I do have a checklist tool and delegate command and may break tasks down into separate agents though. But the advantage of creating instructions and assigning tool commands, especially if you have an environment with a UI where it is easy to assign tool commands to agents and otherwise define them, is that it is more flexible and a level of abstraction above something like a workflow. Even for visual workflows it's still programming which is more brittle and more difficult to dial in.

This was not the case 6-12 months ago and doesn't apply if you insist on using inferior language models (which most of them are). It's really only a handful that are really good at instruction following and tool use. But I think it's worth it to use those and go with agents for most use cases.

The next thing that will happen over the following year or two is going to be a massive trend of browser and computer use agents being deployed. That is again another level of abstraction. They might even incorporate really good memory systems and surely will have demonstration or observation modes that can extract procedures from humans using UIs. They will also learn (record) procedural details for optimization during exploration from verbal or written instructions.

clbrmbr a day ago | parent | next [-]

I agree that the strongest agentic models (Claude Opus 4 in particular) change the calculus. They still need good context, but damn are they good at reaching for the right tool.

bonzini 2 days ago | parent | prev [-]

The techniques he has in the post are mostly "model your problem as a data flow graph and follow it".

If you skip the modeling part and rely on something that you don't control being good enough, that's faith not engineering.

ilaksh 2 days ago | parent [-]

I didn't say to skip any kind of problem modeling. I just didn't emphasize it.

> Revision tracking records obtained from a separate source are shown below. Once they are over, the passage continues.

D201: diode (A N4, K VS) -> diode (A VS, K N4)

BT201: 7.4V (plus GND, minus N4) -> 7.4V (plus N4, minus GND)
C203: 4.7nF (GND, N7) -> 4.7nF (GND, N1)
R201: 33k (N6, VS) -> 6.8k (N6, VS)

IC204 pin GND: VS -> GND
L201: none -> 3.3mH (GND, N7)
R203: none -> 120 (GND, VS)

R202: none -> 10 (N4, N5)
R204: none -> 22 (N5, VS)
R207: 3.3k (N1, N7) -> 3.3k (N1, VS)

The goal _should_ be to avoid doing traditional software engineering or create a system that requires typical engineering to maintain.

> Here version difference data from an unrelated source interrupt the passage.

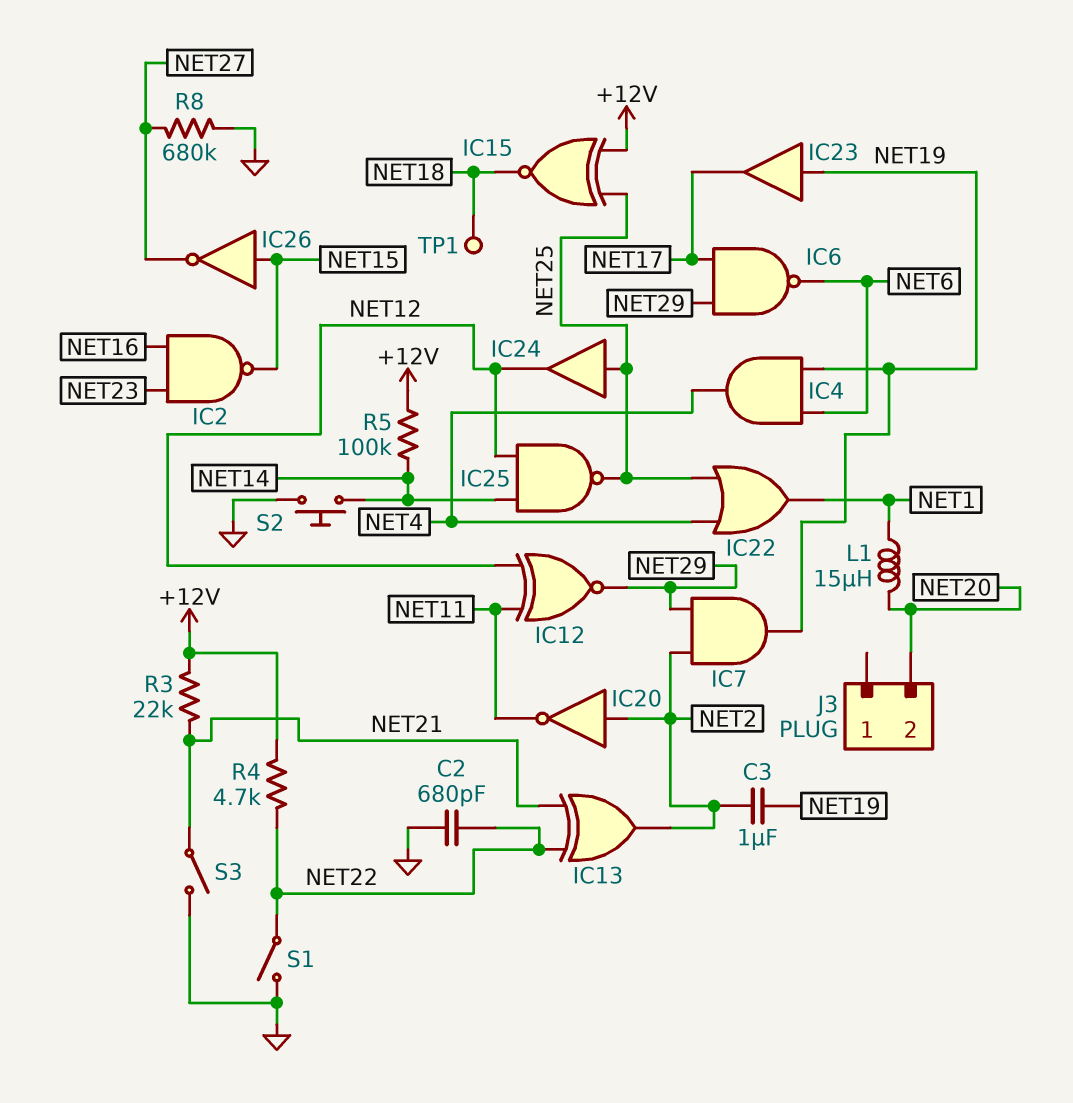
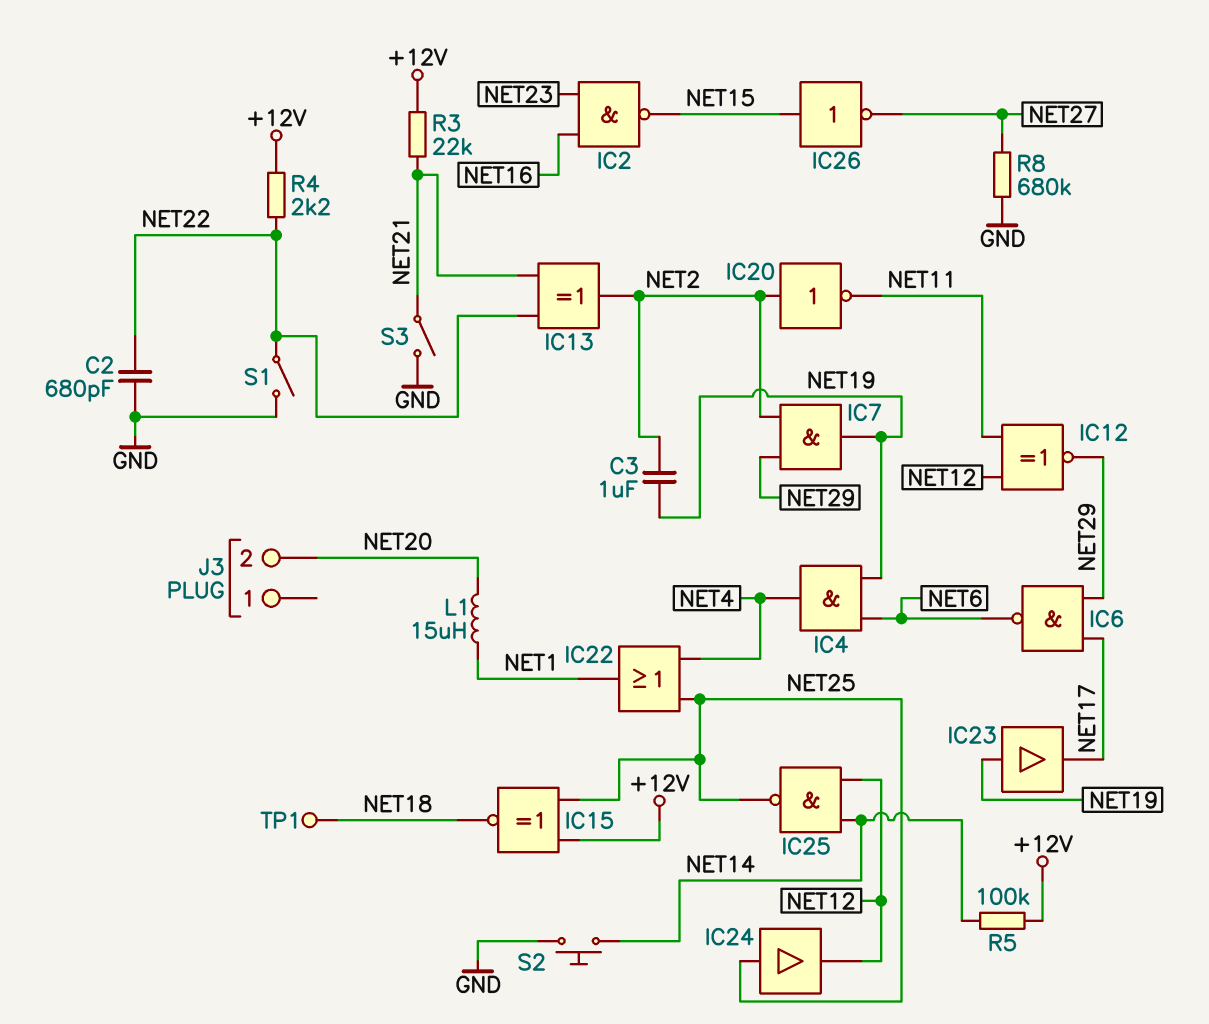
R4: 4.7k (+12V, NET22) -> 2.2k (+12V, NET22)

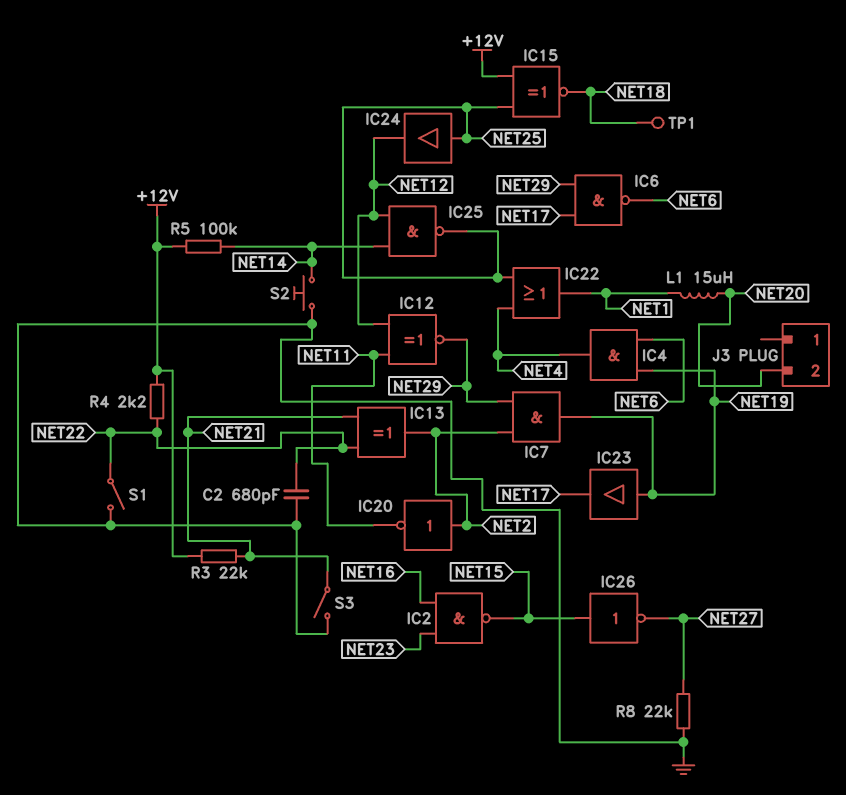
C3: 1uF (NET2, NET19) -> none
R8: 680k (GND, NET27) -> 22k (GND, NET27)

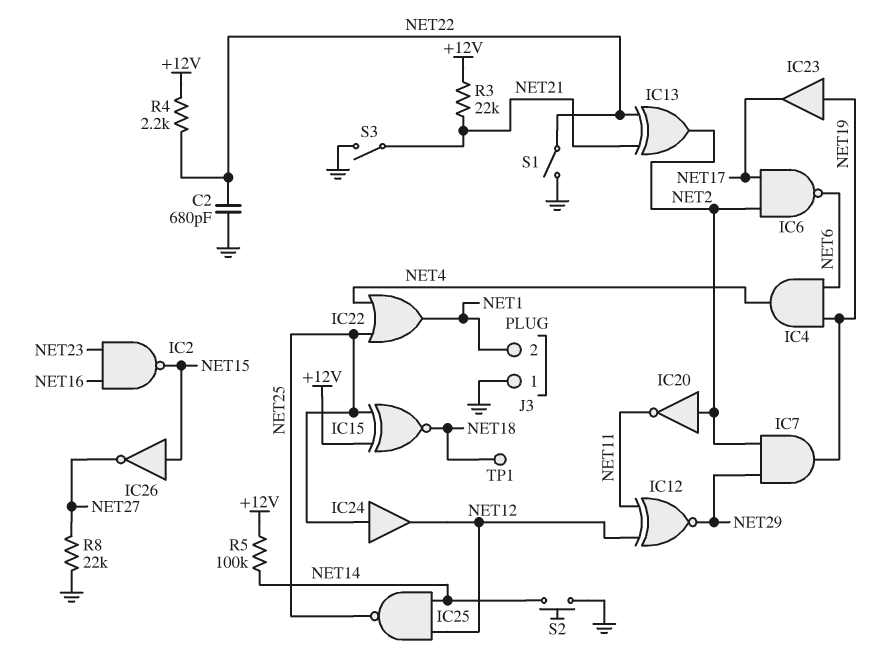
IC6: NAND (in NET17, in NET29, out NET6) -> NAND (in NET2, in NET17, out NET6)
J3 pin 1: none -> GND
J3 pin 2: NET20 -> NET1
L1: 15uH (NET1, NET20) -> none

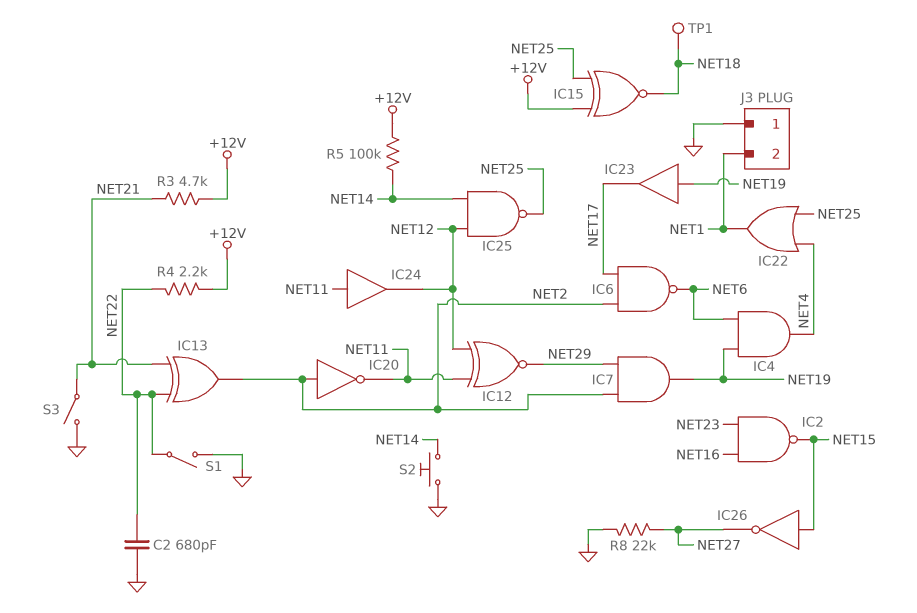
IC24: buffer (in NET25, out NET12) -> buffer (in NET11, out NET12)
R3: 22k (+12V, NET21) -> 4.7k (+12V, NET21)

Agents with leading edge LLMs allow smart users to have flexible systems that they can evolve by modifying instructions and tools. This requires less technical skill than visual programming.

If you are only taking advantage of the LLM to handle a few wrinkles or a little bit of natural language mapping then you aren't really taking advantage of what they can do.

Of course you can build systems with rigid workflows and sprinkling of LLM integration, but for most use cases it's probably not the right default mindset for mid-2025.

Like I said, I was originally following that approach a little ways back. But things change. Your viewpoint is about a year out of date.

bonzini 2 days ago | parent [-]

I understand that. You didn't answer the important point, which is that you can't be sure that what you have works if you don't encode the process. And encoding the processes isn't really software engineering; abstractions for business rules management have existed for decades and can be reused in this context.

You're YOLOing it, and okay that may be fine but may also be a colossal mistake, especially if you remove or never had a human in the loop.

ilaksh 2 days ago | parent [-]

What I suggested was to use an actual agent. I also did not say there was no human in the loop.

The process is encoded in natural language and tool options.

I'm not YOLOing anything.

bonzini a day ago | parent [-]

If there is a human in the loop, TFA does say that agents can be the solution. In fact that's pretty much the conclusion that the author makes.

By saying "you should just use agents", anyone who has read the article will assume that you're talking about the case where there's no human in the loop.